* **MATERIAL PROVIDED**
* * * *

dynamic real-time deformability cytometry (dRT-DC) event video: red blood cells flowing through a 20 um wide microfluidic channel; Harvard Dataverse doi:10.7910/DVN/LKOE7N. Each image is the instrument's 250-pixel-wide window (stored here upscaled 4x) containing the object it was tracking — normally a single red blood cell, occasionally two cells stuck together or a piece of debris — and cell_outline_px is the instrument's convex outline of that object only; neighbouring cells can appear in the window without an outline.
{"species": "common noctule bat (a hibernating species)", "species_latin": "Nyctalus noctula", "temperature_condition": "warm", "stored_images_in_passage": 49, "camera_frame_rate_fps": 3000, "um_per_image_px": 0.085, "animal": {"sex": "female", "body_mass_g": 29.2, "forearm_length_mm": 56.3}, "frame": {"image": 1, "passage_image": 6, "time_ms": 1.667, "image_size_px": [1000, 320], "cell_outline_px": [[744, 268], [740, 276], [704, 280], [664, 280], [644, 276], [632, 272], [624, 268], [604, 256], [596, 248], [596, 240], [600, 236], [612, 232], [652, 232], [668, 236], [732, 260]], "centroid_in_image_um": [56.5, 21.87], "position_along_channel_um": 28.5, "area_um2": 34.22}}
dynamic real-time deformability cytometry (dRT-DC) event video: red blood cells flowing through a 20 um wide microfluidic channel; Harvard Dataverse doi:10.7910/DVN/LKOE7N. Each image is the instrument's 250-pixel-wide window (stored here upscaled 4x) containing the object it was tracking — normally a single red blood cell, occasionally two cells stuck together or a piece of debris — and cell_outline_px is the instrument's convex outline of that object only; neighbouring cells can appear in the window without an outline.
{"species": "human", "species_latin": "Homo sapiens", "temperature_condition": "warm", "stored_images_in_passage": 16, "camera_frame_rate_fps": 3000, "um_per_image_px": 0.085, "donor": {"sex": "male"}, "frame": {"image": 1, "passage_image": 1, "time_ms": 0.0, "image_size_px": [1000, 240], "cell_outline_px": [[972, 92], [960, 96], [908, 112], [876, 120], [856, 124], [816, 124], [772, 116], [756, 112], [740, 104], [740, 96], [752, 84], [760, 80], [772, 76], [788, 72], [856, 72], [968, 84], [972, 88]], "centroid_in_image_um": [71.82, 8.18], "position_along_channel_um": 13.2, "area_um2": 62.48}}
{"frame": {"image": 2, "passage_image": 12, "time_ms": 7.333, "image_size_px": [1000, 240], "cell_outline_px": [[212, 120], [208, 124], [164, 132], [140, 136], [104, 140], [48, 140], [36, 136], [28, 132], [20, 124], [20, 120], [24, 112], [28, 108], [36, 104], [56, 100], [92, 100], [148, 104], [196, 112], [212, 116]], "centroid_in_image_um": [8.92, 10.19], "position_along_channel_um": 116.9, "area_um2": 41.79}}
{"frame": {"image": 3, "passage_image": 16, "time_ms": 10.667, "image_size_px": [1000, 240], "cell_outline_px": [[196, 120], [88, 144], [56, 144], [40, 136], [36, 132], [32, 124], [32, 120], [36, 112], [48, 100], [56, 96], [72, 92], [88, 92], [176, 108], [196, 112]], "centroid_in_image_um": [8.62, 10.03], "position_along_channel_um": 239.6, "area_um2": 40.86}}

* * * *

Type out all of the material again, word for word.

dynamic real-time deformability cytometry (dRT-DC) event video: red blood cells flowing through a 20 um wide microfluidic channel; Harvard Dataverse doi:10.7910/DVN/LKOE7N. Each image is the instrument's 250-pixel-wide window (stored here upscaled 4x) containing the object it was tracking — normally a single red blood cell, occasionally two cells stuck together or a piece of debris — and cell_outline_px is the instrument's convex outline of that object only; neighbouring cells can appear in the window without an outline.
{"species": "common noctule bat (a hibernating species)", "species_latin": "Nyctalus noctula", "temperature_condition": "warm", "stored_images_in_passage": 49, "camera_frame_rate_fps": 3000, "um_per_image_px": 0.085, "animal": {"sex": "female", "body_mass_g": 29.2, "forearm_length_mm": 56.3}, "frame": {"image": 1, "passage_image": 6, "time_ms": 1.667, "image_size_px": [1000, 320], "cell_outline_px": [[744, 268], [740, 276], [704, 280], [664, 280], [644, 276], [632, 272], [624, 268], [604, 256], [596, 248], [596, 240], [600, 236], [612, 232], [652, 232], [668, 236], [732, 260]], "centroid_in_image_um": [56.5, 21.87], "position_along_channel_um": 28.5, "area_um2": 34.22}}
dynamic real-time deformability cytometry (dRT-DC) event video: red blood cells flowing through a 20 um wide microfluidic channel; Harvard Dataverse doi:10.7910/DVN/LKOE7N. Each image is the instrument's 250-pixel-wide window (stored here upscaled 4x) containing the object it was tracking — normally a single red blood cell, occasionally two cells stuck together or a piece of debris — and cell_outline_px is the instrument's convex outline of that object only; neighbouring cells can appear in the window without an outline.
{"species": "human", "species_latin": "Homo sapiens", "temperature_condition": "warm", "stored_images_in_passage": 16, "camera_frame_rate_fps": 3000, "um_per_image_px": 0.085, "donor": {"sex": "male"}, "frame": {"image": 1, "passage_image": 1, "time_ms": 0.0, "image_size_px": [1000, 240], "cell_outline_px": [[972, 92], [960, 96], [908, 112], [876, 120], [856, 124], [816, 124], [772, 116], [756, 112], [740, 104], [740, 96], [752, 84], [760, 80], [772, 76], [788, 72], [856, 72], [968, 84], [972, 88]], "centroid_in_image_um": [71.82, 8.18], "position_along_channel_um": 13.2, "area_um2": 62.48}}
{"frame": {"image": 2, "passage_image": 12, "time_ms": 7.333, "image_size_px": [1000, 240], "cell_outline_px": [[212, 120], [208, 124], [164, 132], [140, 136], [104, 140], [48, 140], [36, 136], [28, 132], [20, 124], [20, 120], [24, 112], [28, 108], [36, 104], [56, 100], [92, 100], [148, 104], [196, 112], [212, 116]], "centroid_in_image_um": [8.92, 10.19], "position_along_channel_um": 116.9, "area_um2": 41.79}}
{"frame": {"image": 3, "passage_image": 16, "time_ms": 10.667, "image_size_px": [1000, 240], "cell_outline_px": [[196, 120], [88, 144], [56, 144], [40, 136], [36, 132], [32, 124], [32, 120], [36, 112], [48, 100], [56, 96], [72, 92], [88, 92], [176, 108], [196, 112]], "centroid_in_image_um": [8.62, 10.03], "position_along_channel_um": 239.6, "area_um2": 40.86}}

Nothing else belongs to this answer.